The next step is kind of tricky because it involves the fat left over from the initial step.  There should be some fat left from when you first started cooking.  The tricky part, especially if it is your first time making a sauce, is to gauge how much fat you need.  You are going to use this fat to saute the additives to sauce. The additives add highlights of flavor.  They can range from capers or pepper corns, to garlic and shallots, to aromatic herbs and vegetables.  When, sauteing these, you should cook them just until you can smell them.

When you can finally smell your additives, then you add liquid such as chicken stock or wine.  You don't need a whole lot of liquid.  Usually about half to a full cup will do, depending on how much sauce you want to do.  When you add your liquid to the hot pan, it will dislodge all the tasty bits that were left on the bottom.  You can help the process by stirring the liquid and scrapping the bottom of the pan with a whisk (it will come in handy later as well).  This step is called deglazing the pan.   Now you just let the liquid reduce by half to 3/4 of its original volume. Some would say let the pan be almost dry, but I think it makes a fuller sauce to have some liquid. 
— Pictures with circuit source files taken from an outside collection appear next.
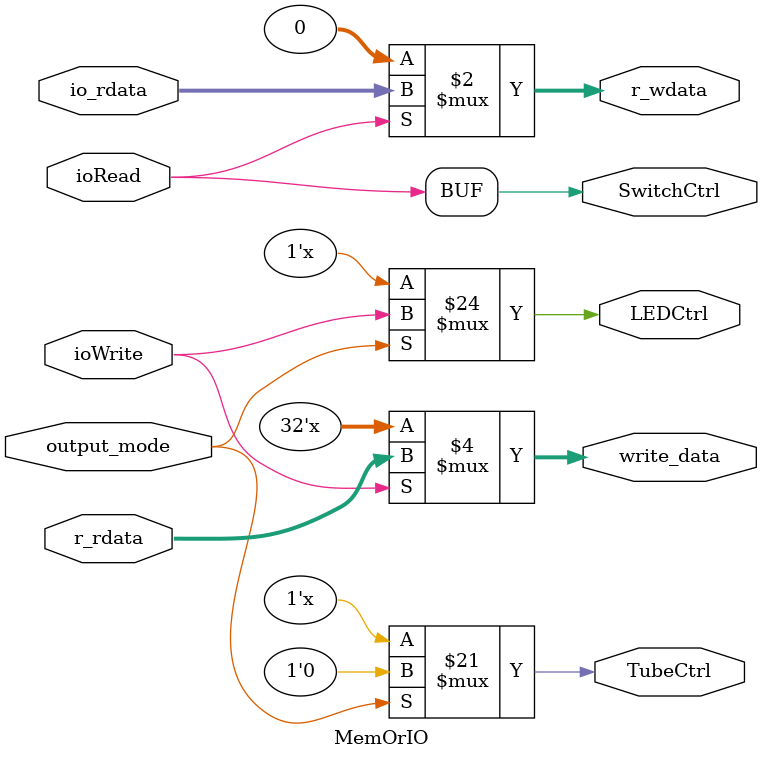
<source format=v>
`timescale 1ns / 1ps


module MemOrIO(ioRead, ioWrite, io_rdata, r_wdata, r_rdata, write_data, output_mode, LEDCtrl, SwitchCtrl, TubeCtrl);
//from decoder
input               ioRead;             // read IO, from control32
input               ioWrite;            // write IO, from control32
input               output_mode;
//from decoder
input       [31:0]  r_rdata;            // data read from idecode32 (register file)
output      [31:0]  r_wdata;            // data to idecode32 (register file)
//IO
input       [31:0]  io_rdata;           // data read from io, 16 bits
output      [31:0]  write_data;         // data to I/O
output reg          LEDCtrl;            // LED Chip Select
output reg          TubeCtrl;
output              SwitchCtrl;         // Switch Chip Select

assign r_wdata = (ioRead == 1) ? io_rdata : 32'h0000_0000;
assign write_data = (ioWrite == 1) ? r_rdata : 32'hZZZZ_ZZZZ;

// Chip select signal of Led and Switch are all active high;
assign SwitchCtrl = ioRead;

always @* begin
    if(output_mode == 2'b01) begin
        LEDCtrl = ioWrite;
        TubeCtrl = 1'b0;
    end
    else if(output_mode == 2'b10) begin
        TubeCtrl = ioWrite;
        LEDCtrl = 1'b0;
    end
end
endmodule

</source>
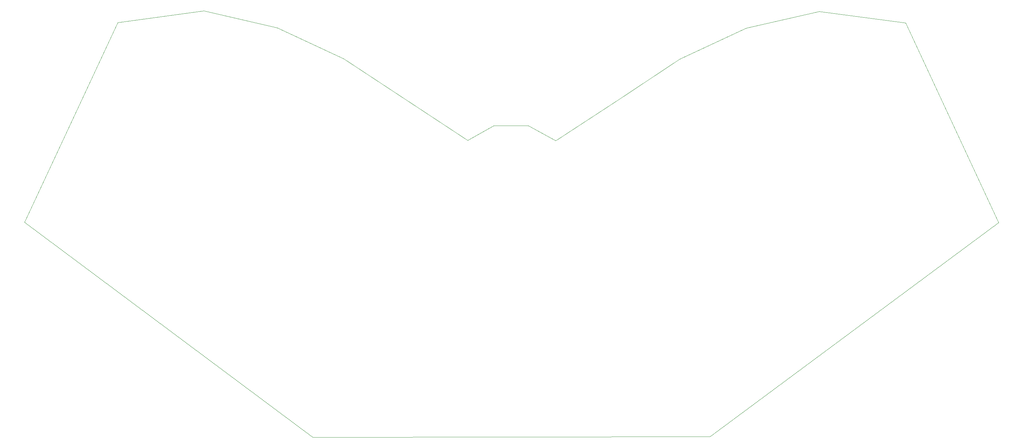
<source format=gm1>
G04 #@! TF.GenerationSoftware,KiCad,Pcbnew,7.0.1*
G04 #@! TF.CreationDate,2023-04-05T18:38:50-04:00*
G04 #@! TF.ProjectId,32kb,33326b62-2e6b-4696-9361-645f70636258,rev?*
G04 #@! TF.SameCoordinates,Original*
G04 #@! TF.FileFunction,Profile,NP*
%FSLAX46Y46*%
G04 Gerber Fmt 4.6, Leading zero omitted, Abs format (unit mm)*
G04 Created by KiCad (PCBNEW 7.0.1) date 2023-04-05 18:38:50*
%MOMM*%
%LPD*%
G01*
G04 APERTURE LIST*
G04 #@! TA.AperFunction,Profile*
%ADD10C,0.100000*%
G04 #@! TD*
G04 APERTURE END LIST*
D10*
X97048000Y-150225000D02*
X22198000Y-94425000D01*
X200123000Y-150100000D02*
X275073000Y-94525000D01*
X160098000Y-73325000D02*
X152948000Y-69425000D01*
X176173000Y-62750000D02*
X160098000Y-73325000D01*
X192248000Y-52150000D02*
X176173000Y-62750000D01*
X209498000Y-44100000D02*
X192248000Y-52150000D01*
X228498000Y-39750000D02*
X209498000Y-44100000D01*
X250923000Y-42750000D02*
X228498000Y-39750000D01*
X275073000Y-94525000D02*
X250923000Y-42750000D01*
X97048000Y-150225000D02*
X200123000Y-150100000D01*
X46373000Y-42625000D02*
X22198000Y-94425000D01*
X68773000Y-39625000D02*
X46373000Y-42625000D01*
X87773000Y-44000000D02*
X68773000Y-39625000D01*
X105023000Y-52025000D02*
X87773000Y-44000000D01*
X121123000Y-62650000D02*
X105023000Y-52025000D01*
X137223000Y-73200000D02*
X121123000Y-62650000D01*
X143998000Y-69425000D02*
X137223000Y-73200000D01*
X152948000Y-69425000D02*
X143998000Y-69425000D01*
M02*

</source>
The last step is the hardest because it requires patience.  What you are going to do is add butter.  This is called mounting a sauce.  The butter gives the sauce flavor as well as shine and thickens it up.  You will need about half a stick to a stick of butter.  The key to adding the sauce is to break it up into small pieces and adding it slowly.  Cut the butter into about eight to twelve small pieces.  Then whisk the butter in one piece at a time, making sure that the butter is completely incorporated into the sauce before adding the next piece.  Another key to the butter is to make sure it is as cold as possible.  If you can cut the butter and keep it in the refrigerator until you need it.  If it starts to get hot, stick it in the freezer. 

After all the butter is incorporated, adjust the seasonings on the sauce.  The sauce should be nice and thick and coat the back of a spoon easily.  If it is still a little thin, then add a little more butter.  If you add too much butter, the sauce will break and be grainy.  You can try to fix it by adding a bit more liquid.  With a little bit of practice, you can be making pan sauces in no time.